The last WB document had basically rejected both the historically existing economic orders, namely the free-market economy, and the state economy— which meant Adam Smith and Karl Marx were cancelled and rejected outrightly, that too on the basis of the historical experiences of both the worlds. Rather, the document advocates for a ‘mixture’ of both the economic orders, i.e., the mixed economy. The long-standing ideological dilemma as to whether the market economy or the state economy was the better or the best way of organising the economy was solved for all times to come. The document pin-pointed good things of both the systems and concluded that they don’t have the relationship of dichotomy, but that of complimentarity. The real issue is not whether to have market or the state but having both of them together makes more sense. Market economy might suit one economy, while it might not suit another due to the different socio-economic conditions of the economies in reference. Similarly, the state economy model might serve one economy, but might not serve the other.
The real answer seems going for neither the market nor the state but a judicious mix of both. As the state-market mix depends upon the socio- economic and political conditions of an economy, there can never be a mechanical prototype of the mixed economy, which could be applied upon every economy universally. Every economy needs to explore its own mixture of market and state. Again, the same state might need to redefine composition of the state-market mix in the coming times according to its changed socio- eco-political scenario.
The process of economic reforms in India started in 1991. It was, in fact, the search for a new ‘state-market mix’, while India had been a mixed economy since Independence.

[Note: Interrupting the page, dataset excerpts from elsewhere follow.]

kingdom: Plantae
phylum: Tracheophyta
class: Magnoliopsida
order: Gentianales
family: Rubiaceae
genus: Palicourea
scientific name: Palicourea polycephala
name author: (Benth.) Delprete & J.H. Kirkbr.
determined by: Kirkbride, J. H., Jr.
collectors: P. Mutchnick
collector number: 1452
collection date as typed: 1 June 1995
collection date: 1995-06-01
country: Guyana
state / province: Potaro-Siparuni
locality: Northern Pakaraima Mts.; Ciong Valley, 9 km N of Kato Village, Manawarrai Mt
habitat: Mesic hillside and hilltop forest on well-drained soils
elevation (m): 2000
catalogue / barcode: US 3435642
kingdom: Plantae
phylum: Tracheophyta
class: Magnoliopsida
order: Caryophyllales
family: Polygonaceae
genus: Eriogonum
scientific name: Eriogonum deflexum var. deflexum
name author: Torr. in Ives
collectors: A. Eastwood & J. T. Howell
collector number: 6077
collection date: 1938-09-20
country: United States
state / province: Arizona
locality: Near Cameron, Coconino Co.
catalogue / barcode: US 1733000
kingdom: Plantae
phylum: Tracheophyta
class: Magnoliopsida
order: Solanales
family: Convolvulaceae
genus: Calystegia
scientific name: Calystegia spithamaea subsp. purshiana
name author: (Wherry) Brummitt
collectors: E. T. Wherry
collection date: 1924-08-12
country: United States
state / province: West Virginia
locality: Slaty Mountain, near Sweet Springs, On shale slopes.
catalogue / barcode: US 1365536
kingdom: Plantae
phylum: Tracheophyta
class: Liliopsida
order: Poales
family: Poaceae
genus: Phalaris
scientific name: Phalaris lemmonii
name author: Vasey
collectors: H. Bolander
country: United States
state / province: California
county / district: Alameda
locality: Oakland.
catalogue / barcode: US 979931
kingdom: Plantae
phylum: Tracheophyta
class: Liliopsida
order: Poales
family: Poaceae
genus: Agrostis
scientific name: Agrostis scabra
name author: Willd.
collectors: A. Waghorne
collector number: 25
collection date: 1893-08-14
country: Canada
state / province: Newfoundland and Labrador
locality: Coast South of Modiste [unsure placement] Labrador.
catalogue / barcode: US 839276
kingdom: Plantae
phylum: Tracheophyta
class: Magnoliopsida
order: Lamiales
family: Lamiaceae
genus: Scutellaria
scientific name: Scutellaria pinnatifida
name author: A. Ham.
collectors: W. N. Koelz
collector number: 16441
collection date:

After Independence, India opted for a mixed economy when the state- market dilemma was at its peak globally . In the process of organising the economy, some basic and important infrastructural economic responsibilities
were taken up by the state/governments (centre and state) and rest of the economic activities were left to private enterprises, i.e., the market. The kind of state-market mix for which India went was thought to be fit for the socio- economic and political conditions of the time. Once the country started the process of economic reforms in early 1990s, the prevailing state-market mix was redefined and a new form of mixed economy began to be practised. As the socio-economic conditions had changed, the state-market mix also changed. The redefined mixed economy for India had a declared favour for the market economy. Many economic roles which were under complete government monopolies were now opened for participation by the private sector. Examples are many—telecommunication, power, roads, oil and natural gas, etc. At the same time, the responsibilities which were till date being shouldered by the state alone and which could be taken up by the state only were given extra emphasis. In this category comes the whole social sector—education, healthcare, drinking water, sanitation, nutrition, social security, etc.
The economic system of India was a mixed economy in the pre-1991 years as it is in the post-1991 years, but the composition of state-market mix has gone for a change. In future, as the socio-economic and political factors will be changing, India will be redefining its mixed economy, accordingly.
The emergence and evolution of the mixed economy was thus able to settle the long-standing debate as to what was the best way to organise an economy. Starting in 1776 with the Wealth of Nations of Adam Smith, it continued till we had the World Development Report of 1999 by WB.5 The dilemma continued for almost two and a quarter centuries (1776–2000). Today, once the World Trade Organization (WTO) has taken over the world economy, the brand of the mixed economy it advocates, is more inclined towards the free market economy. However, it does not propagate to make the state an economic non-entity, i.e., it leaves scope for greater state intervention in required areas if needed.